Making estimates is always a difficult task. This is especially true when it comes to economic forecasts for African countries. One of many reasons is large portions of the economies are in the informal sector and by definition offer fewer reliable data sources with which to make estimates.
But when it comes to the global economic crisis in the wake of the Covid-19 pandemic, even a reliably conservative institution like the IMF has been forced to revise its estimates just two months after its first prognosis.
On the top line, it now estimates the Sub-Saharan Africa region’s economy will shrink by -3.2% this year, that’s 1.6 percentage points more than it said in April. Growth is now expected to collapse in many countries especially those dependent on tourism and resources, such as oil and mineral exporters. Growth in more diversified non-resource based economies is expected to come to a “near standstill.”

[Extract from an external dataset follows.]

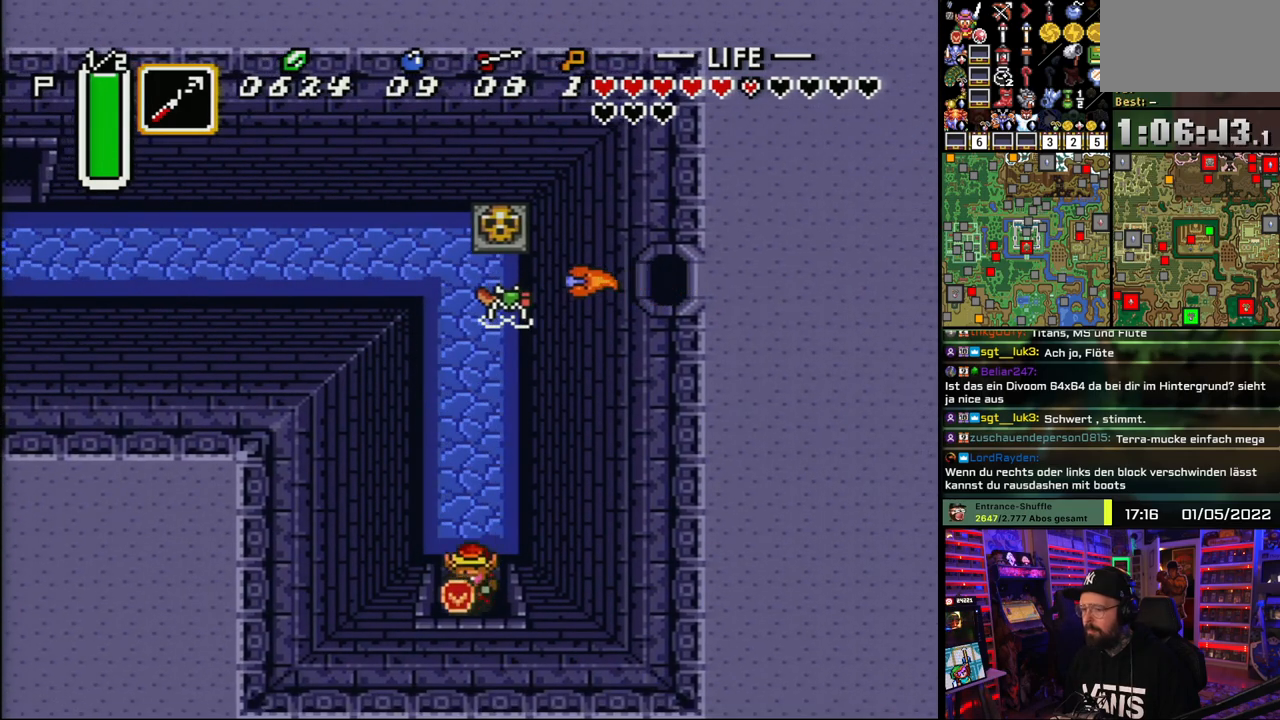
{"buttons": ["DPAD_DOWN"], "events": []}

Some of this might have seemed likely in April when IMF forecast 1.6% shrinkage, World Bank estimated a -2.1% to -5.1% recession. But as IMF Africa director Abebe Aemro Selassie explains to Quartz Africa this update better captures the realities of the fast-changing events on the ground in Africa and elsewhere in the world. “We realized the global economic environment was much weaker than we were expecting and that the periods of lockdowns in some African countries were even longer than we were envisaging.”
Indeed, IMF now forecasts the global economy to shrink by -4.9%, revised down from -3%.
While Sub Saharan Africa’s growth projection looks bad, a key longer-term concern is how real per capita GDP in the region is expected to contract by as much as -5.4% this year. The IMF says this will take the per capita GDP 7 percentage points below the level projected last October. In fact, it could effectively wipe out nearly ten years of progress made in reducing poverty in the region.
Growth in Sub Saharan Africa is expected to gradually recover if the pandemic slows down in the second half of 2020 with the IMF forecasting a return to 3.4% growth next year (it previously projected 4% growth). One of the reasons for Africa’s “shallower” growth than the global 2021 forecast of 5.4% is that Sub Saharan Africa countries have fewer and smaller policy options than more advanced economies. This is why the region’s largest economies Angola, Nigeria and South Africa will not see real GDP growth return to pre-crisis levels till 2023 or 2024.
The challenge for the IMF and other economic prognosticators is it’s very difficult to say with any degree of confidence the pandemic will be under control anytime soon, especially in Africa. A common feature across several African countries is even as they’ve ended lockdowns or opened up, the Covid-19 case load numbers have accelerated. The numbers in Africa are still relatively low—lower on a “per million” basis than Europe and Latin America (though higher than Asia).
But while it’s often said Africa’s economic crisis could be worse than the pandemic health crisis, IMF’s Abebe Selassie calls this a “false dichotomy”. “If you don’t have the disease under control you’re not going to have an economic recovery, it’s not going to be durable.”